Material supplied >>
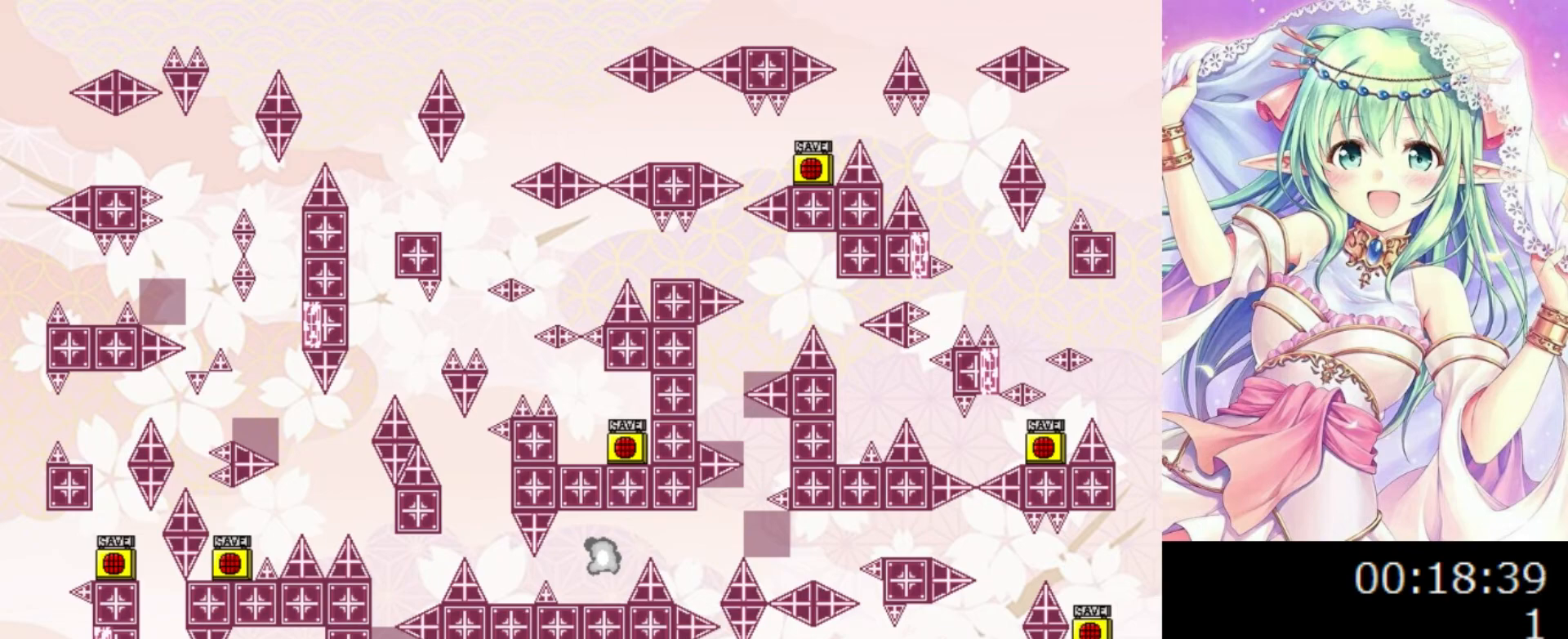
{"keys": [], "events": [[200, "left", "down"], [280, "left", "up"]]}
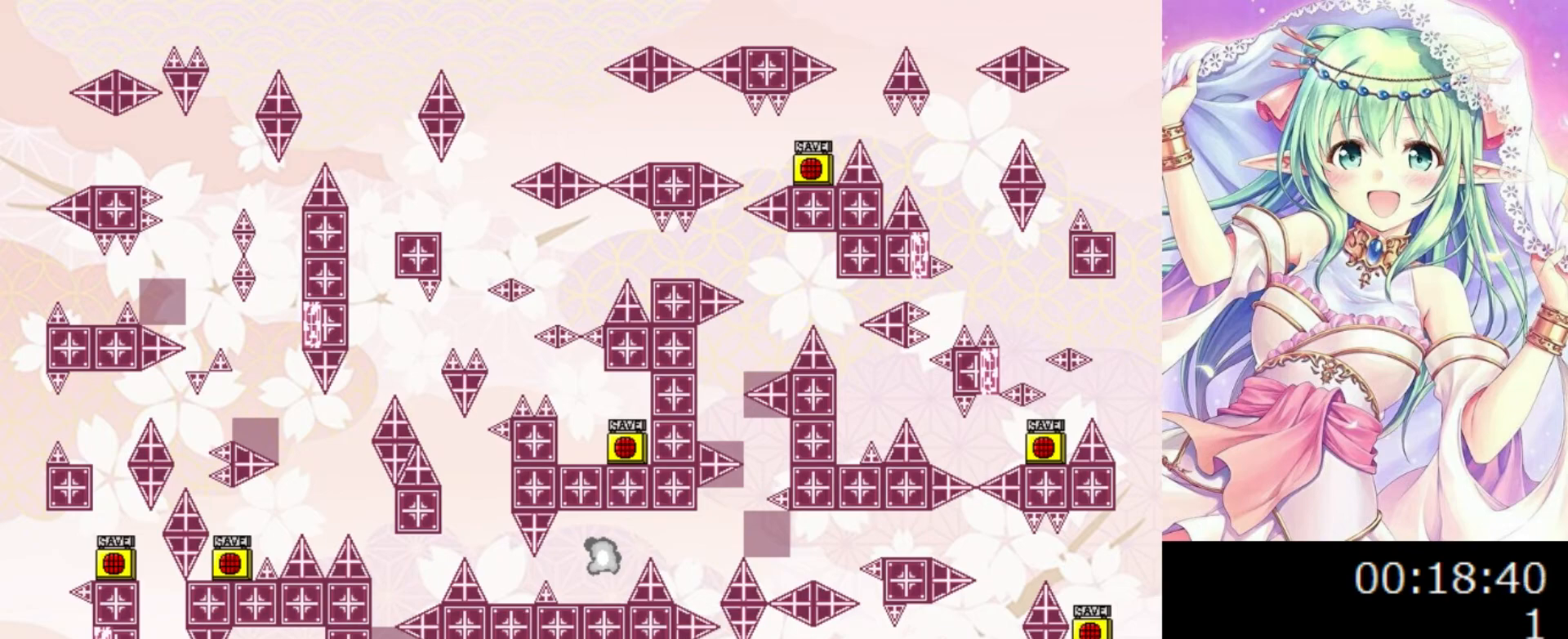
{"keys": ["left"], "events": [[280, "left", "down"]]}
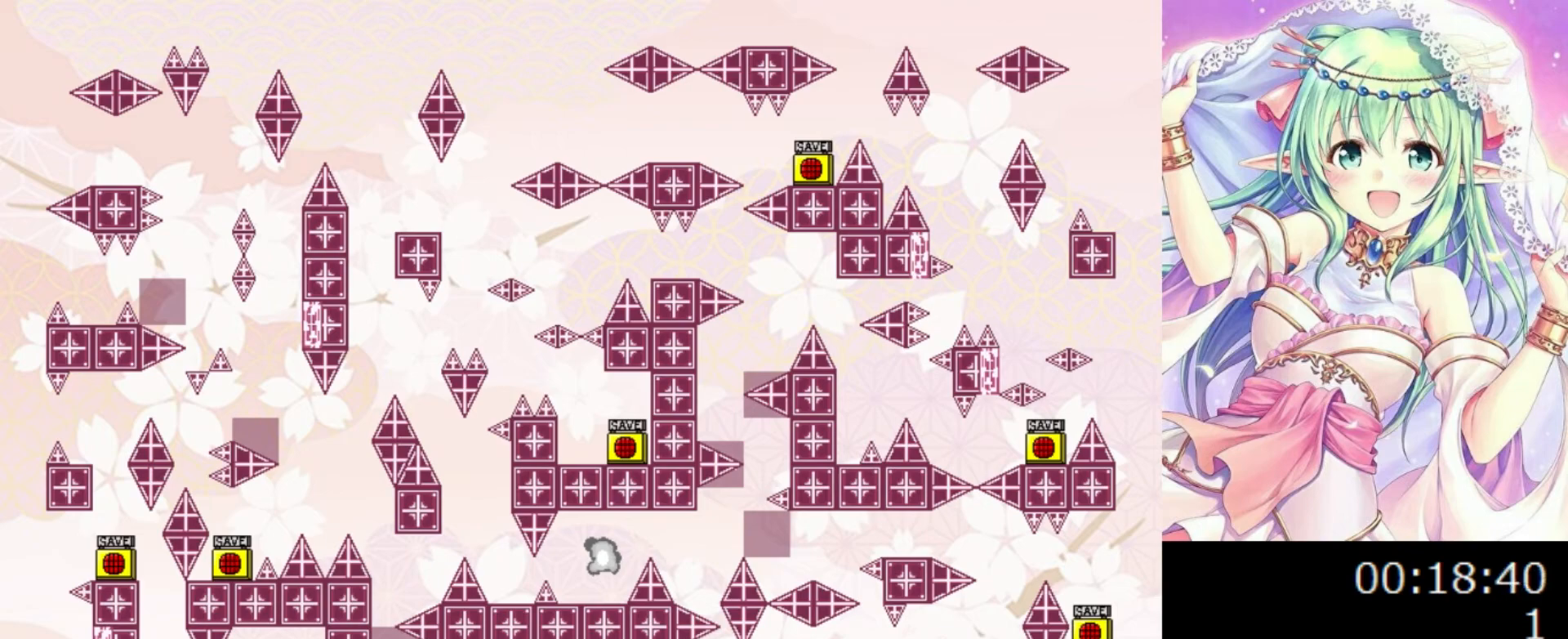
{"keys": ["0", "left"], "events": [[80, "0", "down"]]}
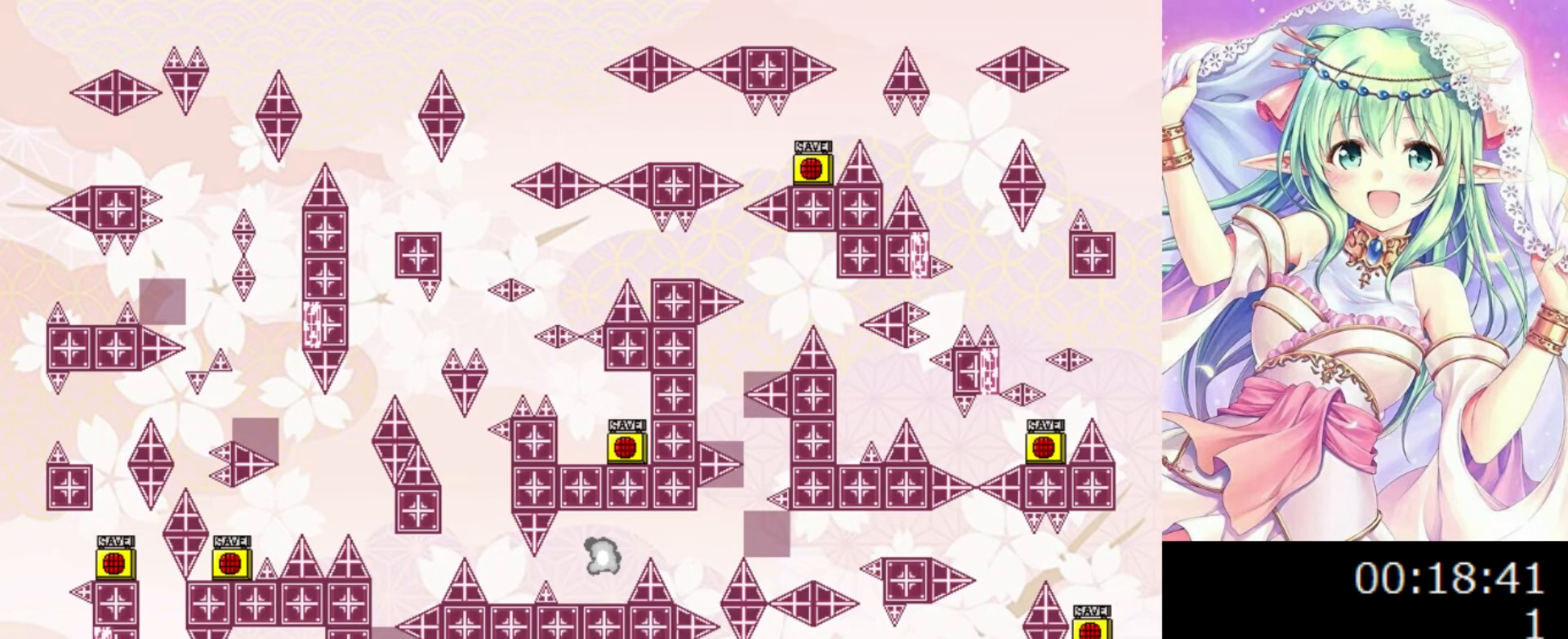
{"keys": [], "events": [[280, "left", "up"], [280, "right", "down"], [360, "right", "up"], [380, "left", "down"], [420, "left", "up"], [440, "0", "up"]]}
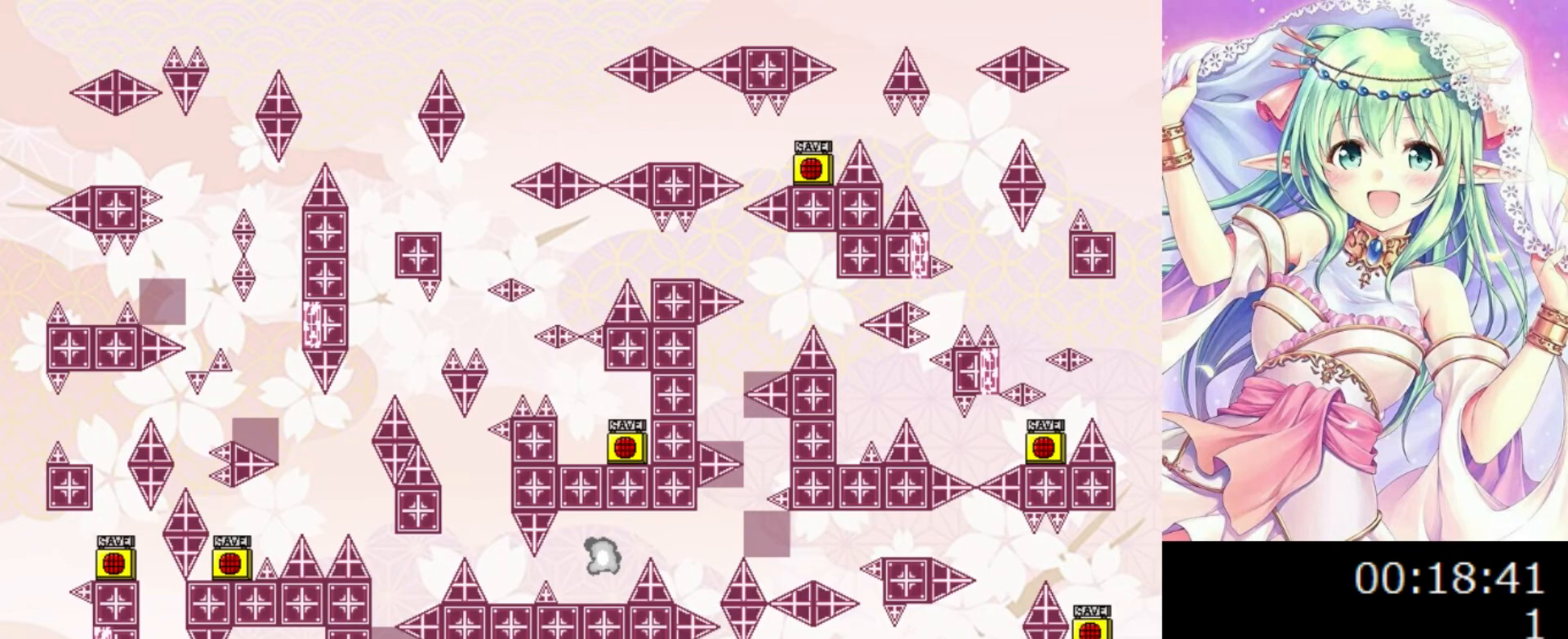
{"keys": ["0", "right"], "events": [[100, "0", "down"], [120, "right", "down"], [260, "left", "down"], [260, "right", "up"], [420, "left", "up"], [480, "right", "down"]]}
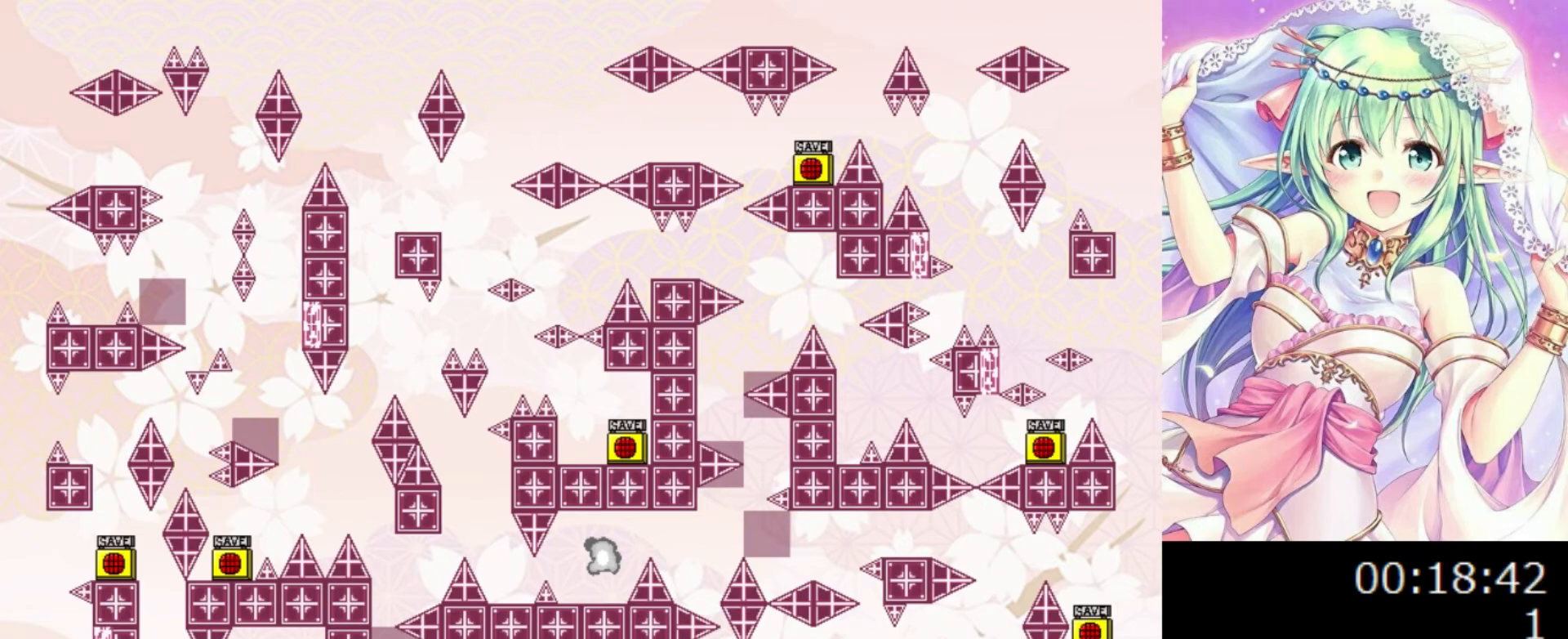
{"keys": ["0", "right"], "events": [[240, "right", "up"], [260, "left", "down"], [380, "left", "up"], [380, "right", "down"]]}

Instructions for the task >> Please copy every record above exactly, but leave the pictures out.

Result for this task >>
{"keys": [], "events": [[200, "left", "down"], [280, "left", "up"]]}
{"keys": ["left"], "events": [[280, "left", "down"]]}
{"keys": ["0", "left"], "events": [[80, "0", "down"]]}
{"keys": [], "events": [[280, "left", "up"], [280, "right", "down"], [360, "right", "up"], [380, "left", "down"], [420, "left", "up"], [440, "0", "up"]]}
{"keys": ["0", "right"], "events": [[100, "0", "down"], [120, "right", "down"], [260, "left", "down"], [260, "right", "up"], [420, "left", "up"], [480, "right", "down"]]}
{"keys": ["0", "right"], "events": [[240, "right", "up"], [260, "left", "down"], [380, "left", "up"], [380, "right", "down"]]}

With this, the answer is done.